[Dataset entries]
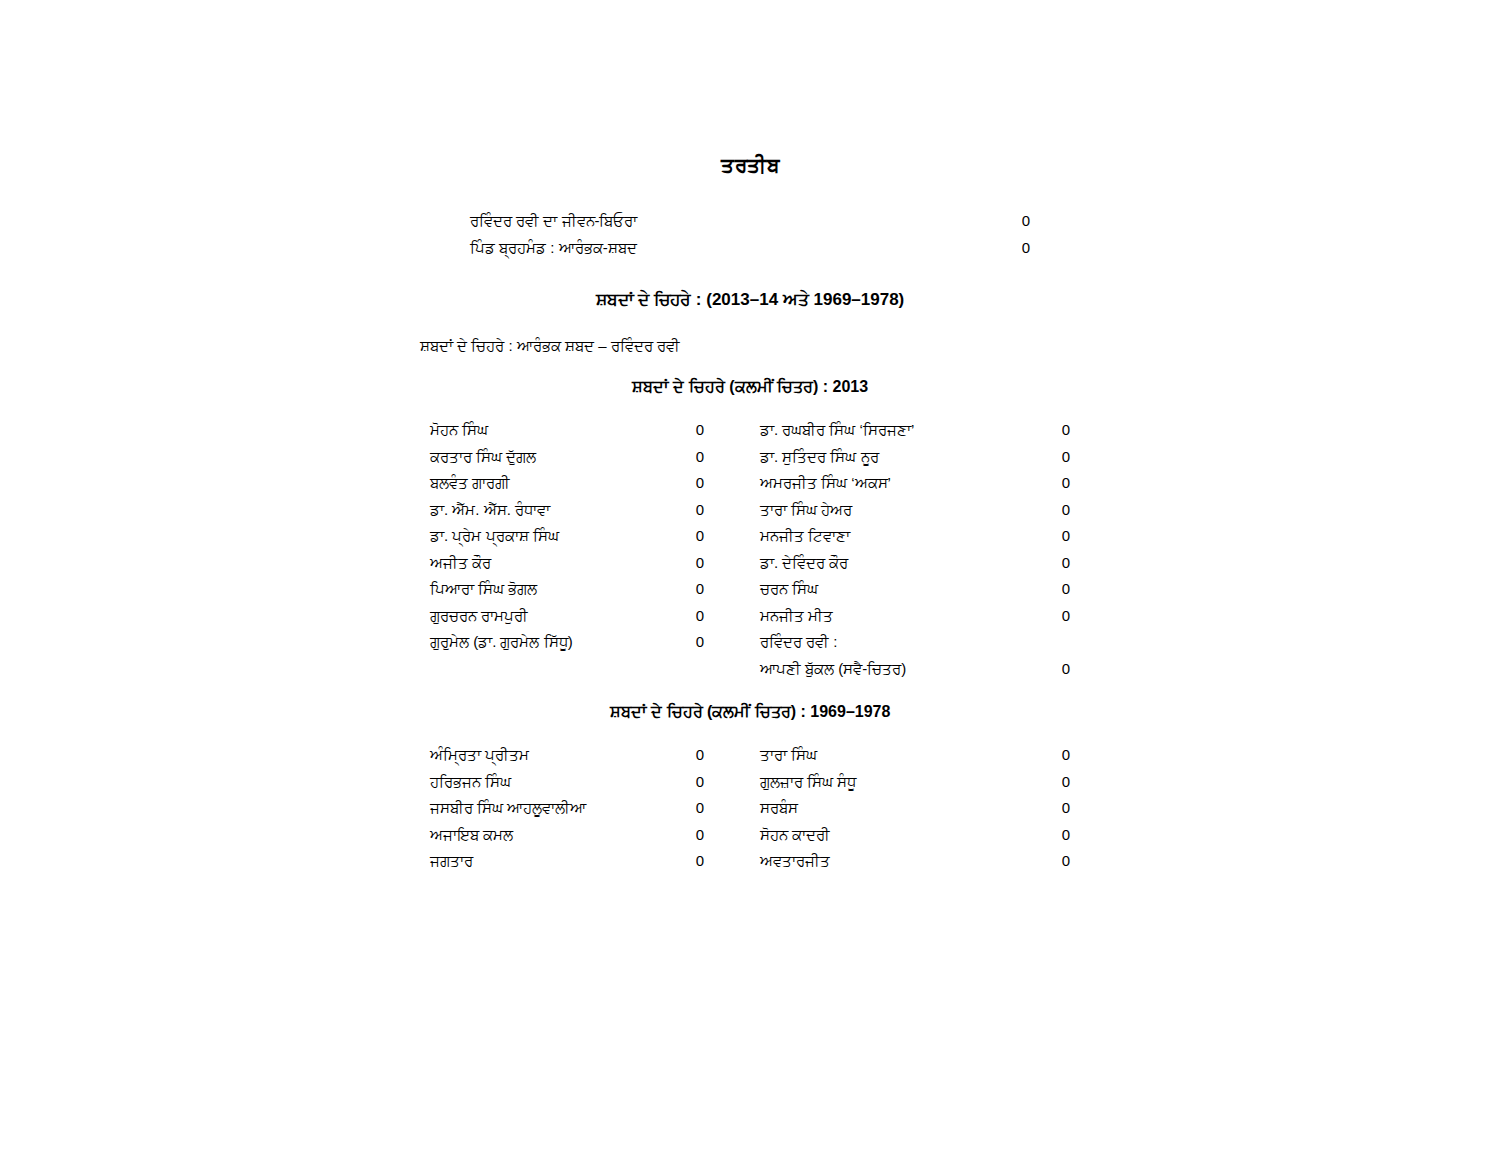ਤਰਤੀਬ
| ਰਵਿੰਦਰ ਰਵੀ ਦਾ ਜੀਵਨ-ਬਿਓਰਾ | 0 |
| ਪਿੰਡ ਬ੍ਰਹਮੰਡ : ਆਰੰਭਕ-ਸ਼ਬਦ | 0 |
ਸ਼ਬਦਾਂ ਦੇ ਚਿਹਰੇ : (2013–14 ਅਤੇ 1969–1978)
ਸ਼ਬਦਾਂ ਦੇ ਚਿਹਰੇ : ਆਰੰਭਕ ਸ਼ਬਦ – ਰਵਿੰਦਰ ਰਵੀ
ਸ਼ਬਦਾਂ ਦੇ ਚਿਹਰੇ (ਕਲਮੀਂ ਚਿਤਰ) : 2013
| ਮੋਹਨ ਸਿੰਘ | 0 | ਡਾ. ਰਘਬੀਰ ਸਿੰਘ ‘ਸਿਰਜਣਾ’ | 0 |
| ਕਰਤਾਰ ਸਿੰਘ ਦੁੱਗਲ | 0 | ਡਾ. ਸੁਤਿੰਦਰ ਸਿੰਘ ਨੂਰ | 0 |
| ਬਲਵੰਤ ਗਾਰਗੀ | 0 | ਅਮਰਜੀਤ ਸਿੰਘ ‘ਅਕਸ’ | 0 |
| ਡਾ. ਐੱਮ. ਐੱਸ. ਰੰਧਾਵਾ | 0 | ਤਾਰਾ ਸਿੰਘ ਹੇਅਰ | 0 |
| ਡਾ. ਪ੍ਰੇਮ ਪ੍ਰਕਾਸ਼ ਸਿੰਘ | 0 | ਮਨਜੀਤ ਟਿਵਾਣਾ | 0 |
| ਅਜੀਤ ਕੌਰ | 0 | ਡਾ. ਦੇਵਿੰਦਰ ਕੌਰ | 0 |
| ਪਿਆਰਾ ਸਿੰਘ ਭੋਗਲ | 0 | ਚਰਨ ਸਿੰਘ | 0 |
| ਗੁਰਚਰਨ ਰਾਮਪੁਰੀ | 0 | ਮਨਜੀਤ ਮੀਤ | 0 |
| ਗੁਰੁਮੇਲ (ਡਾ. ਗੁਰਮੇਲ ਸਿੱਧੂ) | 0 | ਰਵਿੰਦਰ ਰਵੀ : | |
| | | ਆਪਣੀ ਬੁੱਕਲ (ਸਵੈ-ਚਿਤਰ) | 0 |
ਸ਼ਬਦਾਂ ਦੇ ਚਿਹਰੇ (ਕਲਮੀਂ ਚਿਤਰ) : 1969–1978
| ਅੰਮ੍ਰਿਤਾ ਪ੍ਰੀਤਮ | 0 | ਤਾਰਾ ਸਿੰਘ | 0 |
| ਹਰਿਭਜਨ ਸਿੰਘ | 0 | ਗੁਲਜ਼ਾਰ ਸਿੰਘ ਸੰਧੂ | 0 |
| ਜਸਬੀਰ ਸਿੰਘ ਆਹਲੂਵਾਲੀਆ | 0 | ਸਰਬੰਸ | 0 |
| ਅਜਾਇਬ ਕਮਲ | 0 | ਸੋਹਨ ਕਾਦਰੀ | 0 |
| ਜਗਤਾਰ | 0 | ਅਵਤਾਰਜੀਤ | 0 |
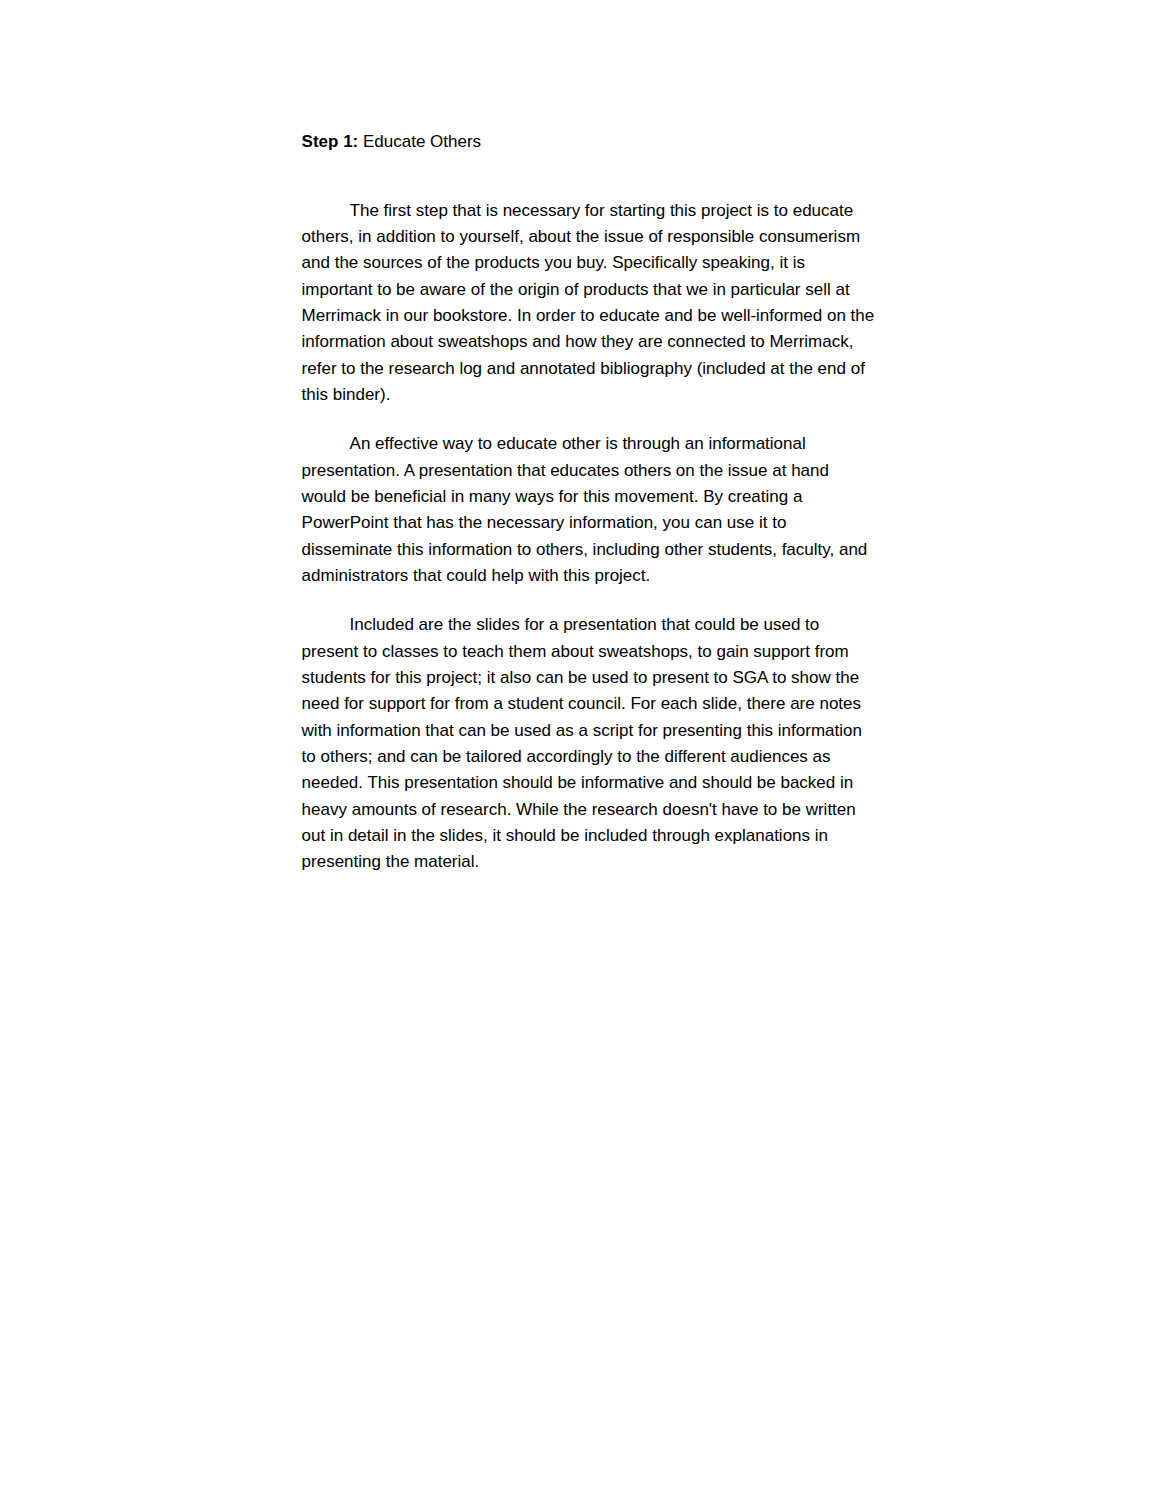Step 1: Educate Others
The first step that is necessary for starting this project is to educate others, in addition to yourself, about the issue of responsible consumerism and the sources of the products you buy. Specifically speaking, it is important to be aware of the origin of products that we in particular sell at Merrimack in our bookstore. In order to educate and be well-informed on the information about sweatshops and how they are connected to Merrimack, refer to the research log and annotated bibliography (included at the end of this binder).
An effective way to educate other is through an informational presentation. A presentation that educates others on the issue at hand would be beneficial in many ways for this movement. By creating a PowerPoint that has the necessary information, you can use it to disseminate this information to others, including other students, faculty, and administrators that could help with this project.
Included are the slides for a presentation that could be used to present to classes to teach them about sweatshops, to gain support from students for this project; it also can be used to present to SGA to show the need for support for from a student council. For each slide, there are notes with information that can be used as a script for presenting this information to others; and can be tailored accordingly to the different audiences as needed. This presentation should be informative and should be backed in heavy amounts of research. While the research doesn't have to be written out in detail in the slides, it should be included through explanations in presenting the material.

__Assignment__: Among the lines above, which contain the word "necessary"? Copy every one.

__Exercise result__:
The first step that is necessary for starting this project is to educate others, in addition to yourself, about the issue of responsible consumerism and the sources of the products you buy. Specifically speaking, it is important to be aware of the origin of products that we in particular sell at Merrimack in our bookstore. In order to educate and be well-informed on the information about sweatshops and how they are connected to Merrimack, refer to the research log and annotated bibliography (included at the end of this binder).
An effective way to educate other is through an informational presentation. A presentation that educates others on the issue at hand would be beneficial in many ways for this movement. By creating a PowerPoint that has the necessary information, you can use it to disseminate this information to others, including other students, faculty, and administrators that could help with this project.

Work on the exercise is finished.